Exercise requirements » The records that follow must be repeated verbatim, every one of them.

Records for processing »

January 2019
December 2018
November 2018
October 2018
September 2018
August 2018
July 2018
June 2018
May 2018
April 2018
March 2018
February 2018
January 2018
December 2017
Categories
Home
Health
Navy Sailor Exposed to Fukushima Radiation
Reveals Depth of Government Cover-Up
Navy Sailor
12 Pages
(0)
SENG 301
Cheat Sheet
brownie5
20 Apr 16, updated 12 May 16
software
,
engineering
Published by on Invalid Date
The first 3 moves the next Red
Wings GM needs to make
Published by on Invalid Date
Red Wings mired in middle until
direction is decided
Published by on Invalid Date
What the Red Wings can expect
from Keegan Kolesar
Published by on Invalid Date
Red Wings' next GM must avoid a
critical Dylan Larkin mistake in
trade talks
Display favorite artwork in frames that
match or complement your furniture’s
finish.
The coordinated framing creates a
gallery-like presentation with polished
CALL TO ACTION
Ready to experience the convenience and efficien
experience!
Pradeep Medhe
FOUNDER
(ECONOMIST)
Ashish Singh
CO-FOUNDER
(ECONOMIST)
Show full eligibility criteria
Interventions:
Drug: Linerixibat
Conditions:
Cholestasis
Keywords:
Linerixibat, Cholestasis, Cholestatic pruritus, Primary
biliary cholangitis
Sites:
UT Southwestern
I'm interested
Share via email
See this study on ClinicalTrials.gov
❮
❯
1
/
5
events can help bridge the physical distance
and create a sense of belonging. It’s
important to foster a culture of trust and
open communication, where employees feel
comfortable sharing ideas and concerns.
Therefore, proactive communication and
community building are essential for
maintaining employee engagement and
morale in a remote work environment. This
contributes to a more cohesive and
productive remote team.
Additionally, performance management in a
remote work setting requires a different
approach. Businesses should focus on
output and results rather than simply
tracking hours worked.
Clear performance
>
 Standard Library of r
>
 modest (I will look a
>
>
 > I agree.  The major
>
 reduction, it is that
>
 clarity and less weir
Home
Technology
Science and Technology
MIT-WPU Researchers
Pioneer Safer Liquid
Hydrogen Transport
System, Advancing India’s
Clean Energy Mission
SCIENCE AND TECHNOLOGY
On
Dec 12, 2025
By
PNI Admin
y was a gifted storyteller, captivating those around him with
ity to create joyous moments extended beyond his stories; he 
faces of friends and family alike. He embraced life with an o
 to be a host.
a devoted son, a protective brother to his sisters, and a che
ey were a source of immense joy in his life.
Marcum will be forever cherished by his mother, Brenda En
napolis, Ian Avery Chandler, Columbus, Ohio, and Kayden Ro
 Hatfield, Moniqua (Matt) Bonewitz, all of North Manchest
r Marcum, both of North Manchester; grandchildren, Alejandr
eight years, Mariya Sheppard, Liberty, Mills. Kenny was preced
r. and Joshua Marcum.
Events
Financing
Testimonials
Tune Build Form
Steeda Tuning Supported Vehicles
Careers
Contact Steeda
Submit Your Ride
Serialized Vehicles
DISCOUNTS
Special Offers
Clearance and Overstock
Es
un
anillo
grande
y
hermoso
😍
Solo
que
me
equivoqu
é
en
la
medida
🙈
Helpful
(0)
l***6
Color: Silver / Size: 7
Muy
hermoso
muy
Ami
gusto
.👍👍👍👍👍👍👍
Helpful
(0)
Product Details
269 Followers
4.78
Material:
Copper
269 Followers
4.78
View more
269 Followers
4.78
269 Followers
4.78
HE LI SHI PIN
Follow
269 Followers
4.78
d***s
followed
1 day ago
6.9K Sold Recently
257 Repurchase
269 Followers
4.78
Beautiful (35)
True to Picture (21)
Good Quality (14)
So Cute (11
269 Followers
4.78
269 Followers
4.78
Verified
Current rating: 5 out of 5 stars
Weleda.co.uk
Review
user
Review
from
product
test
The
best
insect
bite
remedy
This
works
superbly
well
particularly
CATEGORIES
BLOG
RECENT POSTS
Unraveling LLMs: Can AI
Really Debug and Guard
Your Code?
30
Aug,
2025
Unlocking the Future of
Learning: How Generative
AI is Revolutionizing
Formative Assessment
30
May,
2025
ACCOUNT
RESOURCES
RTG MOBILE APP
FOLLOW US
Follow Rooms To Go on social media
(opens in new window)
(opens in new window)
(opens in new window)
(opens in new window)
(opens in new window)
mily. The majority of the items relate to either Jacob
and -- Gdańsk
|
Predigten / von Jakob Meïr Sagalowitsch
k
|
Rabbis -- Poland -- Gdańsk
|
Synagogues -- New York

Output for this task »
January 2019
December 2018
November 2018
October 2018
September 2018
August 2018
July 2018
June 2018
May 2018
April 2018
March 2018
February 2018
January 2018
December 2017
Categories
Home
Health
Navy Sailor Exposed to Fukushima Radiation
Reveals Depth of Government Cover-Up
Navy Sailor
12 Pages
(0)
SENG 301
Cheat Sheet
brownie5
20 Apr 16, updated 12 May 16
software
,
engineering
Published by on Invalid Date
The first 3 moves the next Red
Wings GM needs to make
Published by on Invalid Date
Red Wings mired in middle until
direction is decided
Published by on Invalid Date
What the Red Wings can expect
from Keegan Kolesar
Published by on Invalid Date
Red Wings' next GM must avoid a
critical Dylan Larkin mistake in
trade talks
Display favorite artwork in frames that
match or complement your furniture’s
finish.
The coordinated framing creates a
gallery-like presentation with polished
CALL TO ACTION
Ready to experience the convenience and efficien
experience!
Pradeep Medhe
FOUNDER
(ECONOMIST)
Ashish Singh
CO-FOUNDER
(ECONOMIST)
Show full eligibility criteria
Interventions:
Drug: Linerixibat
Conditions:
Cholestasis
Keywords:
Linerixibat, Cholestasis, Cholestatic pruritus, Primary
biliary cholangitis
Sites:
UT Southwestern
I'm interested
Share via email
See this study on ClinicalTrials.gov
❮
❯
1
/
5
events can help bridge the physical distance
and create a sense of belonging. It’s
important to foster a culture of trust and
open communication, where employees feel
comfortable sharing ideas and concerns.
Therefore, proactive communication and
community building are essential for
maintaining employee engagement and
morale in a remote work environment. This
contributes to a more cohesive and
productive remote team.
Additionally, performance management in a
remote work setting requires a different
approach. Businesses should focus on
output and results rather than simply
tracking hours worked.
Clear performance
>
 Standard Library of r
>
 modest (I will look a
>
>
 > I agree.  The major
>
 reduction, it is that
>
 clarity and less weir
Home
Technology
Science and Technology
MIT-WPU Researchers
Pioneer Safer Liquid
Hydrogen Transport
System, Advancing India’s
Clean Energy Mission
SCIENCE AND TECHNOLOGY
On
Dec 12, 2025
By
PNI Admin
y was a gifted storyteller, captivating those around him with
ity to create joyous moments extended beyond his stories; he 
faces of friends and family alike. He embraced life with an o
 to be a host.
a devoted son, a protective brother to his sisters, and a che
ey were a source of immense joy in his life.
Marcum will be forever cherished by his mother, Brenda En
napolis, Ian Avery Chandler, Columbus, Ohio, and Kayden Ro
 Hatfield, Moniqua (Matt) Bonewitz, all of North Manchest
r Marcum, both of North Manchester; grandchildren, Alejandr
eight years, Mariya Sheppard, Liberty, Mills. Kenny was preced
r. and Joshua Marcum.
Events
Financing
Testimonials
Tune Build Form
Steeda Tuning Supported Vehicles
Careers
Contact Steeda
Submit Your Ride
Serialized Vehicles
DISCOUNTS
Special Offers
Clearance and Overstock
Es
un
anillo
grande
y
hermoso
😍
Solo
que
me
equivoqu
é
en
la
medida
🙈
Helpful
(0)
l***6
Color: Silver / Size: 7
Muy
hermoso
muy
Ami
gusto
.👍👍👍👍👍👍👍
Helpful
(0)
Product Details
269 Followers
4.78
Material:
Copper
269 Followers
4.78
View more
269 Followers
4.78
269 Followers
4.78
HE LI SHI PIN
Follow
269 Followers
4.78
d***s
followed
1 day ago
6.9K Sold Recently
257 Repurchase
269 Followers
4.78
Beautiful (35)
True to Picture (21)
Good Quality (14)
So Cute (11
269 Followers
4.78
269 Followers
4.78
Verified
Current rating: 5 out of 5 stars
Weleda.co.uk
Review
user
Review
from
product
test
The
best
insect
bite
remedy
This
works
superbly
well
particularly
CATEGORIES
BLOG
RECENT POSTS
Unraveling LLMs: Can AI
Really Debug and Guard
Your Code?
30
Aug,
2025
Unlocking the Future of
Learning: How Generative
AI is Revolutionizing
Formative Assessment
30
May,
2025
ACCOUNT
RESOURCES
RTG MOBILE APP
FOLLOW US
Follow Rooms To Go on social media
(opens in new window)
(opens in new window)
(opens in new window)
(opens in new window)
(opens in new window)
mily. The majority of the items relate to either Jacob
and -- Gdańsk
|
Predigten / von Jakob Meïr Sagalowitsch
k
|
Rabbis -- Poland -- Gdańsk
|
Synagogues -- New York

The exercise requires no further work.